Dr. Michael Sabom reports a case about a woman who underwent surgery for an aneurysm. The woman reported an out-of-body experience that she claimed continued through a brief period of the absence of any EEG activity. If true, this would seem to challenge the belief by many that consciousness is situated entirely within the brain.

A majority of individuals who experience an NDE see it as a verification of the existence of an afterlife. This includes those with agnostic/atheist inclinations before the experience. Many former atheists, such as the Reverend Howard Storm have adopted a more spiritual viewpoint after their NDEs. Howard Storm's NDE might also be characterized as a distressing near-death experience. The distressing aspects of some NDE's are discussed more closely by Greyson & Bush (1992).

Greyson claims that "No one physiological or psychological model by itself explains all the common features of NDE. The paradoxical occurrence of heightened, lucid awareness and logical thought processes during a period of impaired cerebral perfusion raises particular perplexing questions for our current understanding of consciousness and its relation to brain function.
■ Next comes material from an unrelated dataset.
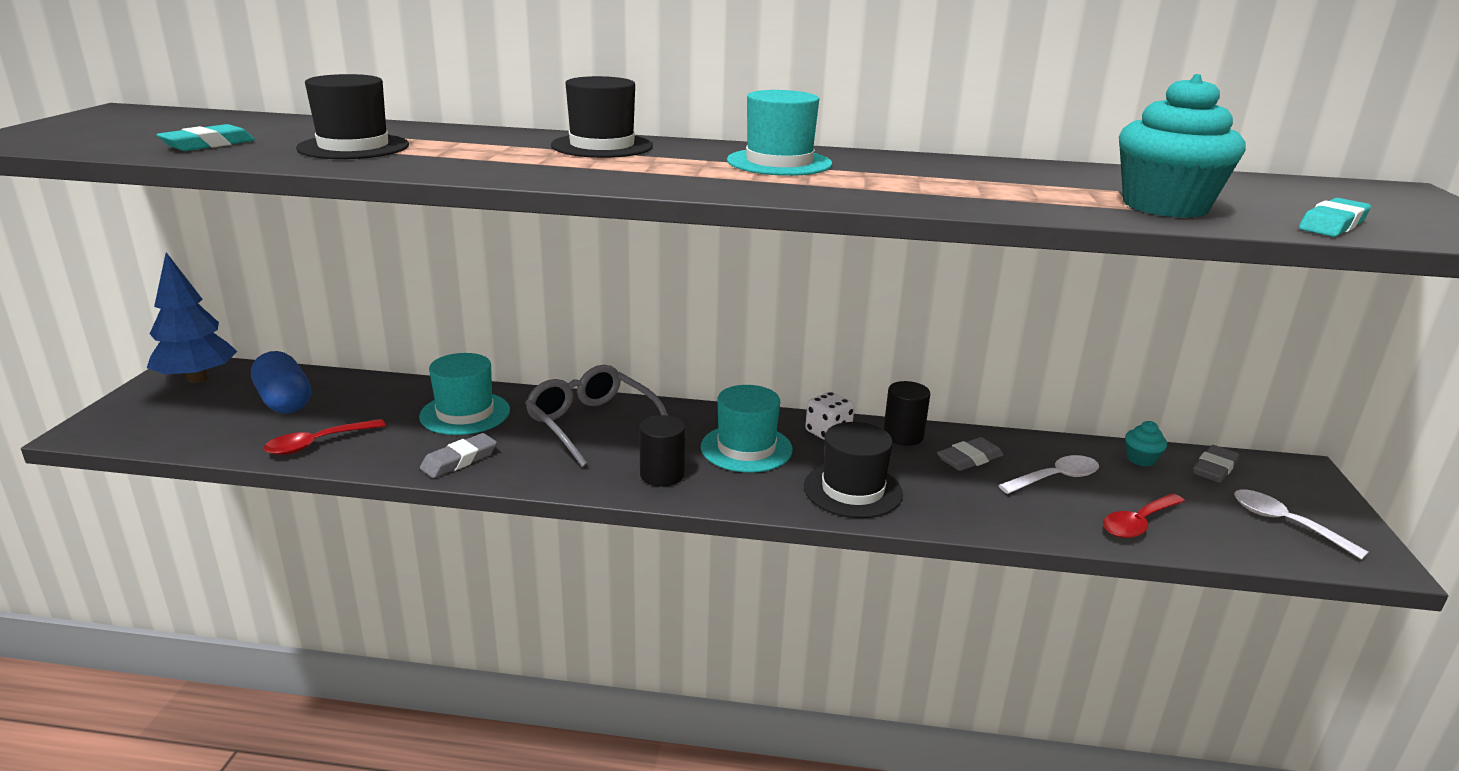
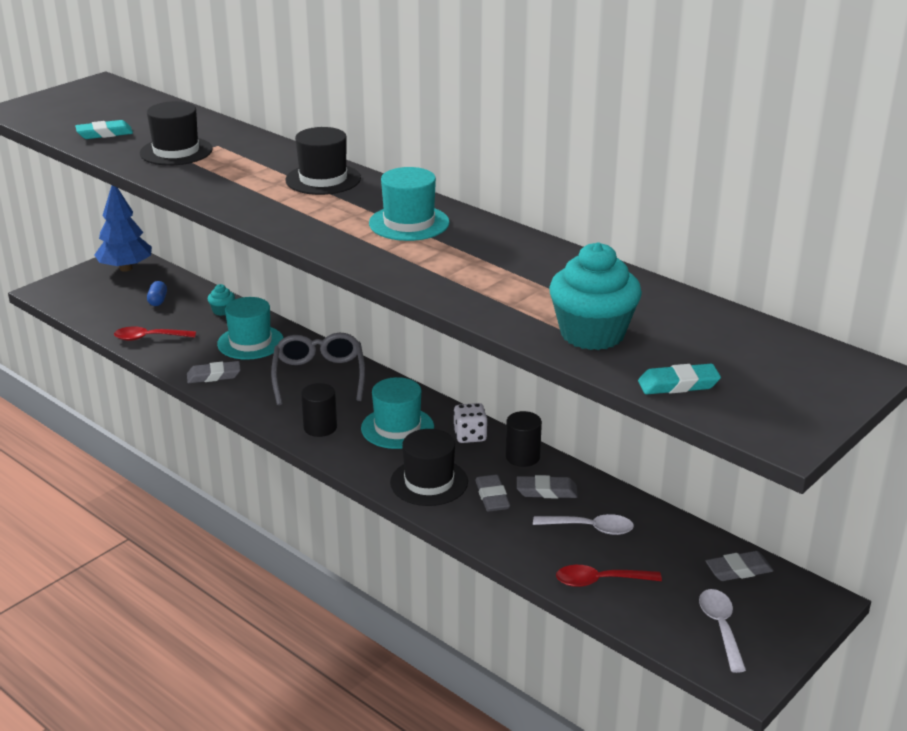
camera: 35 degrees right, 5 degrees up
blue capsule [251,351,311,414] -> blue capsule [147,281,167,306], size x0.53
turquoise cupcake [1125,421,1167,467] -> turquoise cupcake moved to [208,284,235,316]
none -> grey eraser [475,474,510,512]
A clear sensorium and complex perceptual processes during a period of apparent clinical death challenge the concept that consciousness is localized exclusively in the brain."

A few people feel that research on NDEs occurring in the blind can be interpreted to support an argument that consciousness survives bodily death. Dr. Kenneth Ring claims in the book "Mindsight: Near-Death and Out-of-Body Experiences in the Blind" that up to 80% of his sample studied reported some visual awareness during their NDE or out of body experience.Skeptics however question the accuracy of their visual awareness.